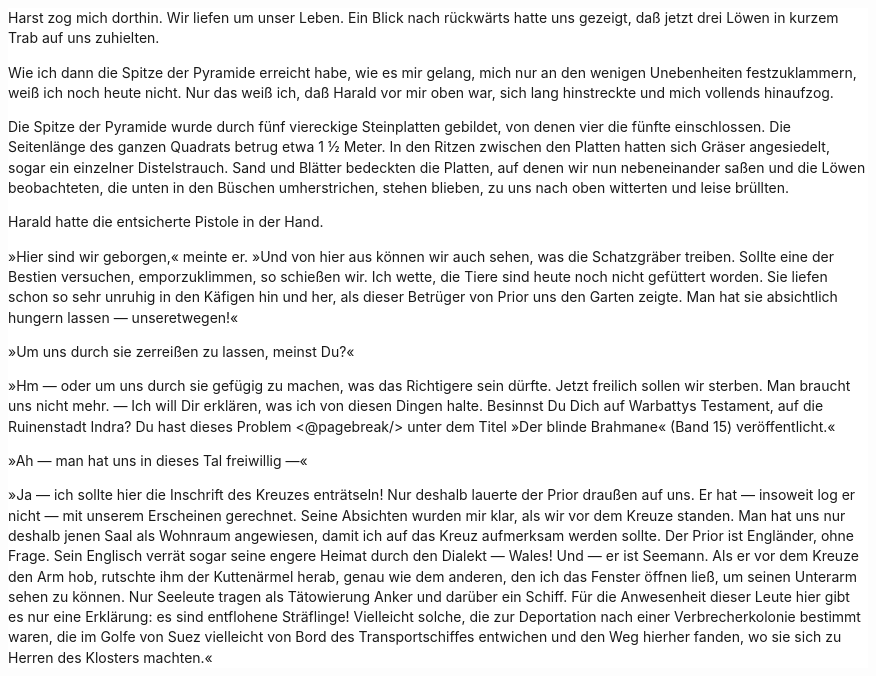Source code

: Harst zog mich dorthin. Wir liefen um unser Leben.
Ein Blick nach rückwärts hatte uns gezeigt, daß jetzt drei Löwen
in kurzem Trab auf uns zuhielten.

Wie ich dann die Spitze der Pyramide erreicht habe, wie es
mir gelang, mich nur an den wenigen Unebenheiten festzuklammern,
weiß ich noch heute nicht. Nur das weiß ich, daß
Harald vor mir oben war, sich lang hinstreckte und mich vollends
hinaufzog.

Die Spitze der Pyramide wurde durch fünf viereckige
Steinplatten gebildet, von denen vier die fünfte einschlossen.
Die Seitenlänge des ganzen Quadrats betrug etwa 1 ½ Meter.
In den Ritzen zwischen den Platten hatten sich Gräser angesiedelt,
sogar ein einzelner Distelstrauch. Sand und Blätter
bedeckten die Platten, auf denen wir nun nebeneinander saßen
und die Löwen beobachteten, die unten in den Büschen umherstrichen,
stehen blieben, zu uns nach oben witterten und leise
brüllten.

Harald hatte die entsicherte Pistole in der Hand.

»Hier sind wir geborgen,« meinte er. »Und von hier aus
können wir auch sehen, was die Schatzgräber treiben. Sollte
eine der Bestien versuchen, emporzuklimmen, so schießen wir.
Ich wette, die Tiere sind heute noch nicht gefüttert worden. Sie
liefen schon so sehr unruhig in den Käfigen hin und her, als
dieser Betrüger von Prior uns den Garten zeigte. Man hat
sie absichtlich hungern lassen — unseretwegen!«

»Um uns durch sie zerreißen zu lassen, meinst Du?«

»Hm — oder um uns durch sie gefügig zu machen, was das
Richtigere sein dürfte. Jetzt freilich sollen wir sterben. Man
braucht uns nicht mehr. — Ich will Dir erklären, was ich von
diesen Dingen halte. Besinnst Du Dich auf Warbattys Testament,
auf die Ruinenstadt Indra? Du hast dieses Problem
<@pagebreak/>
unter dem Titel »Der blinde Brahmane« (Band 15) veröffentlicht.«

»Ah — man hat uns in dieses Tal freiwillig —«

»Ja — ich sollte hier die Inschrift des Kreuzes enträtseln!
Nur deshalb lauerte der Prior draußen auf uns. Er hat — insoweit
log er nicht — mit unserem Erscheinen gerechnet. Seine
Absichten wurden mir klar, als wir vor dem Kreuze standen.
Man hat uns nur deshalb jenen Saal als Wohnraum angewiesen,
damit ich auf das Kreuz aufmerksam werden sollte.
Der Prior ist Engländer, ohne Frage. Sein Englisch verrät
sogar seine engere Heimat durch den Dialekt — Wales! Und
— er ist Seemann. Als er vor dem Kreuze den Arm hob,
rutschte ihm der Kuttenärmel herab, genau wie dem anderen,
den ich das Fenster öffnen ließ, um seinen Unterarm sehen zu
können. Nur Seeleute tragen als Tätowierung Anker und
darüber ein Schiff. Für die Anwesenheit dieser Leute hier gibt
es nur eine Erklärung: es sind entflohene Sträflinge! Vielleicht
solche, die zur Deportation nach einer Verbrecherkolonie
bestimmt waren, die im Golfe von Suez vielleicht von Bord
des Transportschiffes entwichen und den Weg hierher fanden,
wo sie sich zu Herren des Klosters machten.«

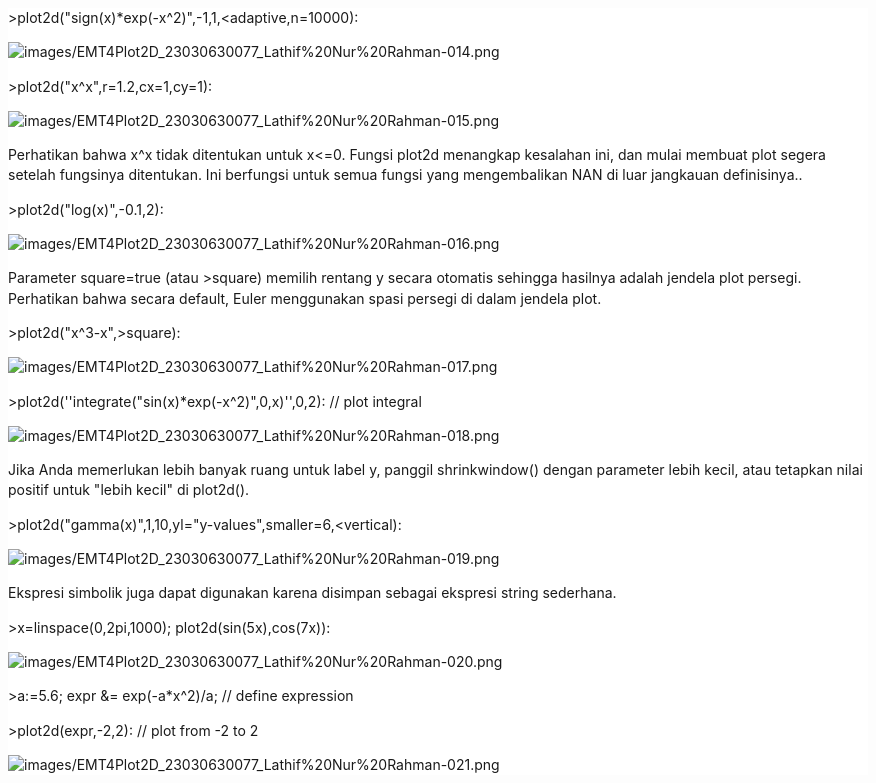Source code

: 
\>plot2d("sign(x)\*exp(-x^2)",-1,1,<adaptive,n=10000):


![images/EMT4Plot2D_23030630077_Lathif%20Nur%20Rahman-014.png](images/EMT4Plot2D_23030630077_Lathif%20Nur%20Rahman-014.png)

\>plot2d("x^x",r=1.2,cx=1,cy=1):


![images/EMT4Plot2D_23030630077_Lathif%20Nur%20Rahman-015.png](images/EMT4Plot2D_23030630077_Lathif%20Nur%20Rahman-015.png)

Perhatikan bahwa x^x tidak ditentukan untuk x&lt;=0. Fungsi plot2d
menangkap kesalahan ini, dan mulai membuat plot segera setelah
fungsinya ditentukan. Ini berfungsi untuk semua fungsi yang
mengembalikan NAN di luar jangkauan definisinya..


\>plot2d("log(x)",-0.1,2):


![images/EMT4Plot2D_23030630077_Lathif%20Nur%20Rahman-016.png](images/EMT4Plot2D_23030630077_Lathif%20Nur%20Rahman-016.png)

Parameter square=true (atau &gt;square) memilih rentang y secara otomatis
sehingga hasilnya adalah jendela plot persegi. Perhatikan bahwa secara
default, Euler menggunakan spasi persegi di dalam jendela plot.


\>plot2d("x^3-x",\>square):


![images/EMT4Plot2D_23030630077_Lathif%20Nur%20Rahman-017.png](images/EMT4Plot2D_23030630077_Lathif%20Nur%20Rahman-017.png)

\>plot2d(''integrate("sin(x)\*exp(-x^2)",0,x)'',0,2): // plot integral


![images/EMT4Plot2D_23030630077_Lathif%20Nur%20Rahman-018.png](images/EMT4Plot2D_23030630077_Lathif%20Nur%20Rahman-018.png)

Jika Anda memerlukan lebih banyak ruang untuk label y, panggil
shrinkwindow() dengan parameter lebih kecil, atau tetapkan nilai
positif untuk "lebih kecil" di plot2d().


\>plot2d("gamma(x)",1,10,yl="y-values",smaller=6,<vertical):


![images/EMT4Plot2D_23030630077_Lathif%20Nur%20Rahman-019.png](images/EMT4Plot2D_23030630077_Lathif%20Nur%20Rahman-019.png)

Ekspresi simbolik juga dapat digunakan karena disimpan sebagai
ekspresi string sederhana.


\>x=linspace(0,2pi,1000); plot2d(sin(5x),cos(7x)):


![images/EMT4Plot2D_23030630077_Lathif%20Nur%20Rahman-020.png](images/EMT4Plot2D_23030630077_Lathif%20Nur%20Rahman-020.png)

\>a:=5.6; expr &= exp(-a\*x^2)/a; // define expression

\>plot2d(expr,-2,2): // plot from -2 to 2


![images/EMT4Plot2D_23030630077_Lathif%20Nur%20Rahman-021.png](images/EMT4Plot2D_23030630077_Lathif%20Nur%20Rahman-021.png)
--
Beginning at the first line of the listing, print each line exactly until and including the one that has "Harald hatte die"; skip pictures.

Source code

: Harst zog mich dorthin. Wir liefen um unser Leben.
Ein Blick nach rückwärts hatte uns gezeigt, daß jetzt drei Löwen
in kurzem Trab auf uns zuhielten.

Wie ich dann die Spitze der Pyramide erreicht habe, wie es
mir gelang, mich nur an den wenigen Unebenheiten festzuklammern,
weiß ich noch heute nicht. Nur das weiß ich, daß
Harald vor mir oben war, sich lang hinstreckte und mich vollends
hinaufzog.

Die Spitze der Pyramide wurde durch fünf viereckige
Steinplatten gebildet, von denen vier die fünfte einschlossen.
Die Seitenlänge des ganzen Quadrats betrug etwa 1 ½ Meter.
In den Ritzen zwischen den Platten hatten sich Gräser angesiedelt,
sogar ein einzelner Distelstrauch. Sand und Blätter
bedeckten die Platten, auf denen wir nun nebeneinander saßen
und die Löwen beobachteten, die unten in den Büschen umherstrichen,
stehen blieben, zu uns nach oben witterten und leise
brüllten.

Harald hatte die entsicherte Pistole in der Hand.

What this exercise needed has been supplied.